The other critical factor, in addition to wearing a mask, is the distance that is maintained between students in a classroom. We are probably familiar with the social distancing standard of six feet. More specifically, the CDC says that students who are within 6 feet (2 meters) of an unmasked infected person for a total of 15 minutes or more over a 24-hour period are considered to have been in close contact. If everyone in the classroom is masked, that shortens to within 3 feet. There are few classrooms of 20-30 children that can be arranged so that everyone is at least 6 feet apart, so in a typical classroom, everyone if not most, are in close contact with each other and therefore at risk for becoming infected from another student. With this being so, I think it would be helpful if schools had the capacity to do frequent Covid testing, and that parents consented to having their children tested regularly and often. This would be a good use of some of that federal Covid money that school districts were given to aid in getting students back to school. Whether schools are conducting Covid tests or not the second decision parents must make is, will I have my child vaccinated with the Covid-19 vaccine, now that it is approved for children 12 years and older? Even though there have been a number of cross over infections, the infection rate and the severity of symptoms if infected is much lower for vaccinated than unvaccinated people. In fact, much of the current spread of the Delta variation has come from unvaccinated people under the age of 30. So anyone is safer from the Covid-19 virus if they are vaccinated.

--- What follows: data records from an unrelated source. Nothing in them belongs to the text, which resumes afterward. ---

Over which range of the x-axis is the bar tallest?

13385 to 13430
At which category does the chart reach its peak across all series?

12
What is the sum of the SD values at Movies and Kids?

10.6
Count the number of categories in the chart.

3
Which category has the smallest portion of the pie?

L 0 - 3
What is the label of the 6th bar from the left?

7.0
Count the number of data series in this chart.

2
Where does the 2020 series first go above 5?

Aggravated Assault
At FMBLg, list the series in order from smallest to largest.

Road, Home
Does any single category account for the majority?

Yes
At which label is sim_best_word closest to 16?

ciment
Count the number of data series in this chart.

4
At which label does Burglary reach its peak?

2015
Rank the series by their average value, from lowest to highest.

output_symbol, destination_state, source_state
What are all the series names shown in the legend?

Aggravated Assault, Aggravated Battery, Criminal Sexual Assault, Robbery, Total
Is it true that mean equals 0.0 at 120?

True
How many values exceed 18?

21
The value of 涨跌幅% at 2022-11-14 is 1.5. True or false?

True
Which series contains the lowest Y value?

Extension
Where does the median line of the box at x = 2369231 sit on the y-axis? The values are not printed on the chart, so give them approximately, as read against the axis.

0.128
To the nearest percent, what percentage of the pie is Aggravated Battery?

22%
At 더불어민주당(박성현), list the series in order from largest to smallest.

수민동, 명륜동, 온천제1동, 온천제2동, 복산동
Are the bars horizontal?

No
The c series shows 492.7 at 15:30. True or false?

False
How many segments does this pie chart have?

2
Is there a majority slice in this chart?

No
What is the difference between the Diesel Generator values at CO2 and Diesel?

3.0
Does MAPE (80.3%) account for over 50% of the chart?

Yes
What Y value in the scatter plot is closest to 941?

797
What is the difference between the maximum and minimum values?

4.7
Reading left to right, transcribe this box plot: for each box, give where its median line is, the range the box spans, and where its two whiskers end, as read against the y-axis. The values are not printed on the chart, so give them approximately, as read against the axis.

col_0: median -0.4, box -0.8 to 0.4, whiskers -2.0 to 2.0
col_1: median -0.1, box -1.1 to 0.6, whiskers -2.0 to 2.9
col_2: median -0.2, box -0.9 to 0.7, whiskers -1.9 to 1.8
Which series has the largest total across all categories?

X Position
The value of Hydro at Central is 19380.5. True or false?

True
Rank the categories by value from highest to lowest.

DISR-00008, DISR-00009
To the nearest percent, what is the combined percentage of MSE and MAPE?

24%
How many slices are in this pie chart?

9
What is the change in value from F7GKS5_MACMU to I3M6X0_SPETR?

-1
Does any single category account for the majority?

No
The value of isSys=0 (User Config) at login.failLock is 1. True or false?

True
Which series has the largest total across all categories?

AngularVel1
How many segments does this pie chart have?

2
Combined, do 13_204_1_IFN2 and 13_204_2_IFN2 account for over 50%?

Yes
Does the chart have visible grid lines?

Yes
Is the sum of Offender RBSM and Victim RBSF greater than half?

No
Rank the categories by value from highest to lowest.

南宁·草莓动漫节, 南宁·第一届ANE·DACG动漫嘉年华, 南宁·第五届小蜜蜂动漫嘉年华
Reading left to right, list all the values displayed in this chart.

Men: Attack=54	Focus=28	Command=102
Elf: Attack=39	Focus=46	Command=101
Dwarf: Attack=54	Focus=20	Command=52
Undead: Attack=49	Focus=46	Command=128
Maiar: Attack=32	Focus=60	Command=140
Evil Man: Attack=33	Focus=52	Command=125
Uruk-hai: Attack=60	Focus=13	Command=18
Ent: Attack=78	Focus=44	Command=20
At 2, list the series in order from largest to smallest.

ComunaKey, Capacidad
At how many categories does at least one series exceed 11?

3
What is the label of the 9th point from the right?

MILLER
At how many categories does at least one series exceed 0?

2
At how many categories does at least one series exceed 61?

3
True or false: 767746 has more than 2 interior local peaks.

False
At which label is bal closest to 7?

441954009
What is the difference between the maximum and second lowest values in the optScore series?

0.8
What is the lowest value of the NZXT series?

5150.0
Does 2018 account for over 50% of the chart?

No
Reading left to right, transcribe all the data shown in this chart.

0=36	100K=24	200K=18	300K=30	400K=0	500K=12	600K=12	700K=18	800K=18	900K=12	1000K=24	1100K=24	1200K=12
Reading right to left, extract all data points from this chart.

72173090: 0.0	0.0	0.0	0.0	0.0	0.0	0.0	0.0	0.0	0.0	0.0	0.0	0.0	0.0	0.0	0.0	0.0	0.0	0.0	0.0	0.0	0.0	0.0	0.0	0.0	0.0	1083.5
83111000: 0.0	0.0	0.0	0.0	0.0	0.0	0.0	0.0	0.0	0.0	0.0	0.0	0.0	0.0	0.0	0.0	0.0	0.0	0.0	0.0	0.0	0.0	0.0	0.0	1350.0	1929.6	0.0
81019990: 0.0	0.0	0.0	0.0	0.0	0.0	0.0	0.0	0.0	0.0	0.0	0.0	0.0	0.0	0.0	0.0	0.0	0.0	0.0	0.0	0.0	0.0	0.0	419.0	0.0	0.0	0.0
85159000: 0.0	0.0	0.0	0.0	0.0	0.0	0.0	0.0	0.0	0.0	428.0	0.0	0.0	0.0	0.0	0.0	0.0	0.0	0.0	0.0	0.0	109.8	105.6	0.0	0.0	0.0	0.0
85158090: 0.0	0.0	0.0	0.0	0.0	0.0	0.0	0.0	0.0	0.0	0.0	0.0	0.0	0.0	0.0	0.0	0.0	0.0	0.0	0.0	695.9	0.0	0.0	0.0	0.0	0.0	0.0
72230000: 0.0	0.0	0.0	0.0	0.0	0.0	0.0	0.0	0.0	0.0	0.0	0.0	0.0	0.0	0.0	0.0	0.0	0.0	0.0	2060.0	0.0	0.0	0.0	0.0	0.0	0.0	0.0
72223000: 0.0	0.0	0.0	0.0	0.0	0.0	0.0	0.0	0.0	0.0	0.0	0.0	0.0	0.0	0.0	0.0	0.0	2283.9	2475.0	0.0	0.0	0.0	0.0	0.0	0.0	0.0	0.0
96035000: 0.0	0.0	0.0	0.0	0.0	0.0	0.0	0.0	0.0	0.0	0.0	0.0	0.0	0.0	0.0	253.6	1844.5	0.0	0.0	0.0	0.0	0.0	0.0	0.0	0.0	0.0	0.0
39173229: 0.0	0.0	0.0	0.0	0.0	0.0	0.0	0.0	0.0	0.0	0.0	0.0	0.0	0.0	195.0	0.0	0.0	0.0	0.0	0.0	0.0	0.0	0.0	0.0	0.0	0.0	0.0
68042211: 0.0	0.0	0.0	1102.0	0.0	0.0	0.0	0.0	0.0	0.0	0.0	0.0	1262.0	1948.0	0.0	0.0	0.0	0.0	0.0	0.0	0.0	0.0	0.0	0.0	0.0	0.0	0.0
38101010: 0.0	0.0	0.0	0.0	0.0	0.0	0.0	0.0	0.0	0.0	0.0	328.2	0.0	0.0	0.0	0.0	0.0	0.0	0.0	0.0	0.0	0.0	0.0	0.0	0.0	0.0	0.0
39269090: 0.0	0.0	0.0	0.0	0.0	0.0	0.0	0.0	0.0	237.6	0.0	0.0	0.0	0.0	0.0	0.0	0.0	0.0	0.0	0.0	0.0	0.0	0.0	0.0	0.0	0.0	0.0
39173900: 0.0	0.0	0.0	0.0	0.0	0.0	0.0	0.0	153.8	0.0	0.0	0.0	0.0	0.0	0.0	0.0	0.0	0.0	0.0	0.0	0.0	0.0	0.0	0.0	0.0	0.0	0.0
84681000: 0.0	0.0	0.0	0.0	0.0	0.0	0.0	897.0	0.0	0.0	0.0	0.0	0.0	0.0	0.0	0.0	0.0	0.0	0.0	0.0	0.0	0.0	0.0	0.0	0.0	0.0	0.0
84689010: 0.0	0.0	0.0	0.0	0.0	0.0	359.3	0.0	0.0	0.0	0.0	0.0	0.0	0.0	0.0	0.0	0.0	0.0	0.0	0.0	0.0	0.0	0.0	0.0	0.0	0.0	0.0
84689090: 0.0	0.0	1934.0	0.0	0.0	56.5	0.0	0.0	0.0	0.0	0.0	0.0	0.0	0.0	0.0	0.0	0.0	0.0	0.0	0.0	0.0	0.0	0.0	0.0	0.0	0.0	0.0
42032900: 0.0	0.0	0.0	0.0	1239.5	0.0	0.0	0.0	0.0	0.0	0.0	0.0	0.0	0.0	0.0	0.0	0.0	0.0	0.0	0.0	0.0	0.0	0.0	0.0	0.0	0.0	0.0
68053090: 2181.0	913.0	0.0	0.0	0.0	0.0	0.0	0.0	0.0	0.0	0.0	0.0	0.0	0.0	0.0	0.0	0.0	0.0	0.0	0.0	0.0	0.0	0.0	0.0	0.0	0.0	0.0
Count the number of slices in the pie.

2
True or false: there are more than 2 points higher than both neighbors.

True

If a student tests positive, but shows no symptoms, they still must quarantine. Just because one infected students has no symptoms doesn’t mean that another child who becomes infected won’t. Children who become infected at school can then bring the virus home with them and infect other family members, some of them elderly, who would be at a much higher risk of severe symptoms, or even death. A positive Covid test must be taken seriously and acted upon immediately with quarantine. The other piece to this is if an unvaccinated child has been in contact with an infected person, the CDC wants that unvaccinated contact to quarantine for 14 days. If the child who was in contact was vaccinated, quarantine is still prudent.
These are the facts and CDC recommendations concerning school and Covid-19. Most of what I have discussed comes down to parents making decisions on what they will or will not require their children to do, especially in terms of masking and getting vaccinated. It would be sensible for all parents to find out what their child’s school is doing to protect children from becoming infected. Have they reduced class sizes so that social distancing is possible? How are children handled who report to the nurse with symptoms that could be indicators of Covid-19? Are teachers wearing masks, especially when working with children in small groups or individually, or has small group and individual desk help been eliminated to maintain social distancing? Are extra-curricular activities being handled with the same precaution as in-school instruction? If volunteers are in the school for any reason, are they being required to wear a mask or keep socially distant? What about custodians, office staff, counselors and building administrators? These are some of the questions parents should be asking school officials. If the answers are unsatisfactory or vague, parents should become active in bringing about change to make our schools safer for our children.